When many individuals talk about “the Internet,” they aren’t talking about basic IP connectivity and moreover they’re not talking about a medium in the same sense that ones speaks of “television” or “radio,” both of which are treated basically as dumb conduits for content and programming. No, the Internet is a whole suite of ideas about Whig history and neoliberal economics, one that is almost always referred to positively as a non-human champion for progress. Even its flaws – surveillance, ads – are seen as the morally wrong actions of individuals trying to ruin an objectively good thing. It’s absurd to think of talking about any other communications medium this way – no one is going to write about the original sin of TV or how radio is disrupting X or Y. Those media aren’t regarded as singular forces. 

I have long wondered why this was the case. Was “the Internet” really unique? It’s essentially an extension of technologies dating back to the telegraph, and its impact on human welfare is less than that of humble inventions such as the washing machine. But I was overlooking the obvious answer: “the Internet” is an enormous revenue opportunity for the private sector, particularly Silicon Valley.
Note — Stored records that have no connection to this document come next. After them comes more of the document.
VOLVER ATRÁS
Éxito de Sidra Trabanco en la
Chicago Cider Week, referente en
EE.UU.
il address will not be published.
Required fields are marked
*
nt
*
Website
This sentence from Zuckerman’s piece resonated:

“Most investors know your company won’t grow to have a billion users, as Facebook does. So you’ve got to prove that your ads will be worth more than Facebook’s”
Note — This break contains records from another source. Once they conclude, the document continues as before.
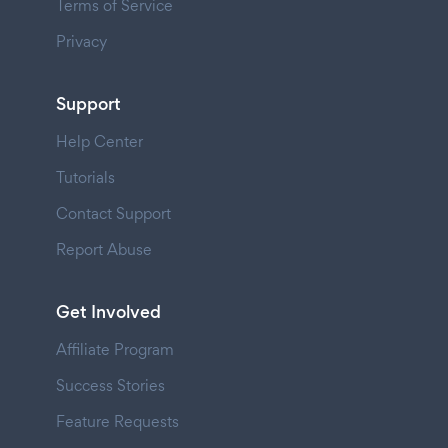
Terms of Service
Privacy
Support
Help Center
Tutorials
Contact Support
Report Abuse
Get Involved
Affiliate Program
Success Stories
Feature Requests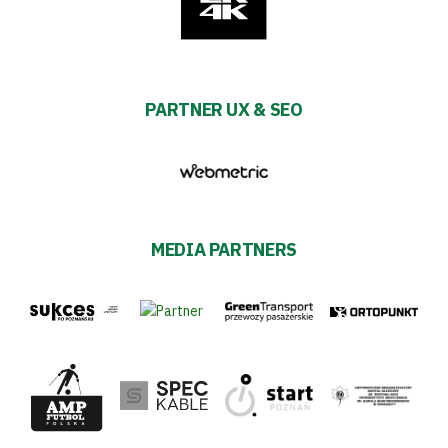
PARTNER UX & SEO
MEDIA PARTNERS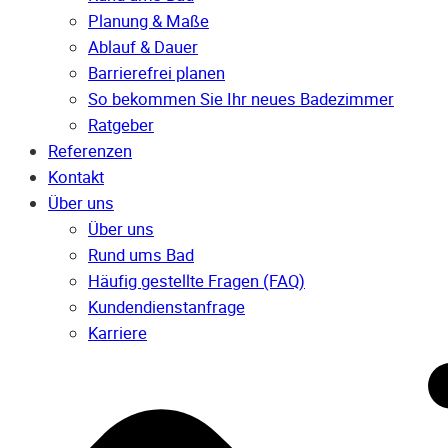
Planung & Maße
Ablauf & Dauer
Barrierefrei planen
So bekommen Sie Ihr neues Badezimmer
Ratgeber
Referenzen
Kontakt
Über uns
Über uns
Rund ums Bad
Häufig gestellte Fragen (FAQ)
Kunden­dienst­anfrage
Karriere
Nothing wrong with this sentence. It’s a great breakdown of the weird pressures currently shaping monetization on the Web. But did you notice something odd about this sentence, and about most of the article? It’s exclusively about private services stewarded by for-profit corporations. It’s almost as if the only organizations that exist are startups, and that issues with “the Internet” are moral rather than political.

It seems taboo to talk about the possibility of, say, a public and free equivalent of Facebook, Reddit, or Google. It’s cliche to refer to “the Internet” as the largest library ever, but it’s really not, at least not in its heavily politicized state in 2014. Libraries are generally run for the public good, or for the benefit of a smaller group of people (university students and professors) who have subsidized in other settings and can utilize it as a space for thinking, without seeing ads everywhere or trading data for personalized book recommendations. In contrast, “The Internet” is a cash machine for the private sector. Likewise, “the Internet” isn’t akin to an essential utility like electricity or water for similar reasons, plus it’s used mostly for leisure (another indication of the level of value it contributes to society).

It seems short-sighted to propose an end to free/privatized services so that we can have paid/privatized services, as if these two business models were all there were to the Web. Since the Web is so often used to look up information and instituted as a human right (absurdly, I think, but that’s another conversation), why not treat it like water or electricity or any of the other essentials that it is compared to when speaking of “the Internet”? Why not make it a public library? Right, because there’s too much money at stake, and so much political power rides upon treating “the Internet” as an all-powerful force best left to the private sector. In the West, we’ve been knee-deep in neoliberalism so long that it’s hard to realize that inquiry really could extend beyond how we pay for things and instead take up the questions of who benefits, and should they.